When you reach the line that contains "- Retrieves relevant" in the data below, start reproducing lines exactly, and stop after the line that contains "3. **Learned Principles Application**".

DATA FOR ANALYSIS START

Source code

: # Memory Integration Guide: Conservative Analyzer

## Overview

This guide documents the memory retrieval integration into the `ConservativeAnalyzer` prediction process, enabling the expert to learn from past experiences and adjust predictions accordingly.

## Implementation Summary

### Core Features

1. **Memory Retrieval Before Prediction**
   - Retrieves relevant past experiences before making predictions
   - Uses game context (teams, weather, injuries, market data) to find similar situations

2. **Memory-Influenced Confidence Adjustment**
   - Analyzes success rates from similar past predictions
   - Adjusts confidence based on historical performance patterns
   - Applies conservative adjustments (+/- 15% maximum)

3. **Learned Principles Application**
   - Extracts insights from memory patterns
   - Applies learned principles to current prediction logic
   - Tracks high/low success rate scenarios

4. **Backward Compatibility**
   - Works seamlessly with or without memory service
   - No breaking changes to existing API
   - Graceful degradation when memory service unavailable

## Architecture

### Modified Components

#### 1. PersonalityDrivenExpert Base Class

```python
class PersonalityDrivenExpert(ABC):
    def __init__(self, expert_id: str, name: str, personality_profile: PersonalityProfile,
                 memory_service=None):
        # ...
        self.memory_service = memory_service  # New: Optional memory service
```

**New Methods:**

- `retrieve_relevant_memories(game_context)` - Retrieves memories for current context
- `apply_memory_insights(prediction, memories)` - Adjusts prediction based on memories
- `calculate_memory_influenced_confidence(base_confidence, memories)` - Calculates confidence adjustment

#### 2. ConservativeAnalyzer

DATA FOR ANALYSIS END

**SOLUTION TO THE PROBLEM**
   - Retrieves relevant past experiences before making predictions
   - Uses game context (teams, weather, injuries, market data) to find similar situations

2. **Memory-Influenced Confidence Adjustment**
   - Analyzes success rates from similar past predictions
   - Adjusts confidence based on historical performance patterns
   - Applies conservative adjustments (+/- 15% maximum)

3. **Learned Principles Application**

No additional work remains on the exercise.